Like I should pop out to the store several times. And wash the big pot. And finish the laundry (ha). And vacuum all the rooms. And do a bunch of baking. And run to visit someone who deserves a visit if it’s the only thing I do this week. And dye eggs or something. When really what I feel like doing is lying on the couch and eating chocolates, as Jesus did in the week of his passion–no wait, that’s not how it goes.

Whenever there’s a time to meditate on the work and person of Jesus, whatever day or week it might be, I like to clutter it up with the contradictory desires of lying back and doing nothing, and the deeply held belief that only a bunch of cleaning and cooking and busyness that will be the thing that makes it better. That’s what a feast means. Work! My work. And secondarily, the work of Jesus himself.

I mean, is the work of Jesus sufficient? When he went up to Golgatha and hung there and proclaimed, “It is finished,” did anybody really believe him? Has the church ever believed him? Don’t we always want to rush around and add things, give ourselves more to do so that whatever that finished work was will feel more complete?

It seems to me that we Christians, and I am the chief offender, are always saying, “We need to,” and “We should,” and then completing the sentence with activities like inventing a new method of evangelism, or planning some kind of event, or creating some kind of new way of thinking that will get us over the hump of never being able to finish anything.
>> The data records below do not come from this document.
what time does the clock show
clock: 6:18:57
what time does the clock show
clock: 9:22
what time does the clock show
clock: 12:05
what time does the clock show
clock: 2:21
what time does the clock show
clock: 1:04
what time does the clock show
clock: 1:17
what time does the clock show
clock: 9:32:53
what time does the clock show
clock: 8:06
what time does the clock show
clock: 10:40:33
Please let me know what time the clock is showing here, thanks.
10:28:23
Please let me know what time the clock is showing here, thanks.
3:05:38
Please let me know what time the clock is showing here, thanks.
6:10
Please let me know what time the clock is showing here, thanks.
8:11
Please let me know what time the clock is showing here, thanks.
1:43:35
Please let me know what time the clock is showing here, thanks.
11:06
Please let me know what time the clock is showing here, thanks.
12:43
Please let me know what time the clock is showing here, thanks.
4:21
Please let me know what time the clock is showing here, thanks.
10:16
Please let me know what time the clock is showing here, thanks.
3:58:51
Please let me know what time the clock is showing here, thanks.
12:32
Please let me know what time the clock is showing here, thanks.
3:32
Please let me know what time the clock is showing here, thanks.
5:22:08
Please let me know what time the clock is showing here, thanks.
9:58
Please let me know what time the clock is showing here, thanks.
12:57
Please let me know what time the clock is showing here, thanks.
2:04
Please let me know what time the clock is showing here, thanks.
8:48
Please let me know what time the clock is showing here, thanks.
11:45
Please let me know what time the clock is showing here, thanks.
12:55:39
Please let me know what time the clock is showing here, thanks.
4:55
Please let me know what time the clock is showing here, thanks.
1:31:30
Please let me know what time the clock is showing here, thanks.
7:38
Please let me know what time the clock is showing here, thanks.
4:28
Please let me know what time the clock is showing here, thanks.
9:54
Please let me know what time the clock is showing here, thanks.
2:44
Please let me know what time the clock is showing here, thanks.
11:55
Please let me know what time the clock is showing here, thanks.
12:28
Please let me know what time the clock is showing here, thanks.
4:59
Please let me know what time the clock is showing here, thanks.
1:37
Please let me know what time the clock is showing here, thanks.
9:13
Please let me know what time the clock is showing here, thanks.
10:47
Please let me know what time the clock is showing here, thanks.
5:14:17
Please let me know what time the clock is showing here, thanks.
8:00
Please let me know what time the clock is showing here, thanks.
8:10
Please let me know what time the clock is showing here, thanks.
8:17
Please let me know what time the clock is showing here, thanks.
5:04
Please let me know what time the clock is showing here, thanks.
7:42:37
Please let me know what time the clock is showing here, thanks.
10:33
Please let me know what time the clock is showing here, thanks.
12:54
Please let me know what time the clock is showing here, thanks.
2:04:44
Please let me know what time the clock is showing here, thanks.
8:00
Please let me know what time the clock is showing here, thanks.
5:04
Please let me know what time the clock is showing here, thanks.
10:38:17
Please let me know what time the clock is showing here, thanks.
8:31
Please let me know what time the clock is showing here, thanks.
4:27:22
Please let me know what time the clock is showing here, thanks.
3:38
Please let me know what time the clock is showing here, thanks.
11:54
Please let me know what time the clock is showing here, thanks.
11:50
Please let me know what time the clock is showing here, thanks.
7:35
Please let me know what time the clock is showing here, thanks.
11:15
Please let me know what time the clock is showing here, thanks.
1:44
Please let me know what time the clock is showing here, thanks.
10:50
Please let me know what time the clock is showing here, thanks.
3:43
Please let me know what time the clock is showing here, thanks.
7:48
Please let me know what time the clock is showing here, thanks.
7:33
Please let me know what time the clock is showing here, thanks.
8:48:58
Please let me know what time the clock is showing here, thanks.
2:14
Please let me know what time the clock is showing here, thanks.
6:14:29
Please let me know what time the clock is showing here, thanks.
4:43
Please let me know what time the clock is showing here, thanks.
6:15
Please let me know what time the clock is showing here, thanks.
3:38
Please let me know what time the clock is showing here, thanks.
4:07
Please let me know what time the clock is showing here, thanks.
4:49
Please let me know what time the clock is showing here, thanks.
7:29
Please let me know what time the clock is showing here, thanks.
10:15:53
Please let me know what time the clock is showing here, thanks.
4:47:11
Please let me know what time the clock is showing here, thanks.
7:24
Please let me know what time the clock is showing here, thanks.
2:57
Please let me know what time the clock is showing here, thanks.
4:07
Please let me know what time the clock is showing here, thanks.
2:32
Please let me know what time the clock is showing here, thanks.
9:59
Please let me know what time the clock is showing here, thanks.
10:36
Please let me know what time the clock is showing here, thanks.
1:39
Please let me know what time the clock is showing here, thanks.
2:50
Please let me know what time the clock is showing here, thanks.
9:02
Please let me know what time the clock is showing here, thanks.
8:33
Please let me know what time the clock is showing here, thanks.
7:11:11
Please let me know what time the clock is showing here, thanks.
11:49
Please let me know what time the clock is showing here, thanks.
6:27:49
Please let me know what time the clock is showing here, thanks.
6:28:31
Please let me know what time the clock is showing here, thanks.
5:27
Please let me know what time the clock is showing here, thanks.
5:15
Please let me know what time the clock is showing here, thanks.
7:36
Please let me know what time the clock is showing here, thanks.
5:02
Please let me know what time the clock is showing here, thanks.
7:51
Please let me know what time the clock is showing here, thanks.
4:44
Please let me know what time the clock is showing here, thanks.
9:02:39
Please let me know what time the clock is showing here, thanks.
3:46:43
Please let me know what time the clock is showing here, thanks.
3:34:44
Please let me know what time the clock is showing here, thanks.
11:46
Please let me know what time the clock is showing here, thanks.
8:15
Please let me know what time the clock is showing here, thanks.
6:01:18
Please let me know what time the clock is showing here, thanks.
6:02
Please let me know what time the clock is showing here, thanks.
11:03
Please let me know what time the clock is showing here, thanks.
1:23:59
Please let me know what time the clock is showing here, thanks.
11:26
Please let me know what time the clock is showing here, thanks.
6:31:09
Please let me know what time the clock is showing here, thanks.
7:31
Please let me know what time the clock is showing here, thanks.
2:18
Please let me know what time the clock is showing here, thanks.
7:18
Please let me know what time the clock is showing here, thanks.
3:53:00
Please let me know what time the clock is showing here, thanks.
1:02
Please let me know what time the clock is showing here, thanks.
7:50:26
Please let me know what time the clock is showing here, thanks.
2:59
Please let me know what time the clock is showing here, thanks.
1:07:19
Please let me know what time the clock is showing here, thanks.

There’s such a great wide chasm between the futility of my work, my striving, my to do list, and the finished work of Jesus at the cross. It’s a great gulf that I am always casting gossamer threads over, trying to drag myself across. “Work is good,” I say to myself, “it came before the fall.” I don’t want to face the fact that the fall made it into a chasing after the wind, that embedded into the very ground itself is an insurpassable contrast between what I can do and what God can do.

I like to sit in my pew on Good Friday and stare at the black shrouded cross and feel disappointed. Just once I wish God would let me achieve something on my own, without any help from him ot anyone. Like Nebuchadnezzar I would like to announce my godlike sufficiency to the internet.

But I can’t, because there hangs Jesus. Or rather, the cross we have is empty. It’s just plain wood. He didn’t have to go on hanging there, because, in a few short hours, he finished an eternity of work.

You know what, maybe I will have just one chocolate.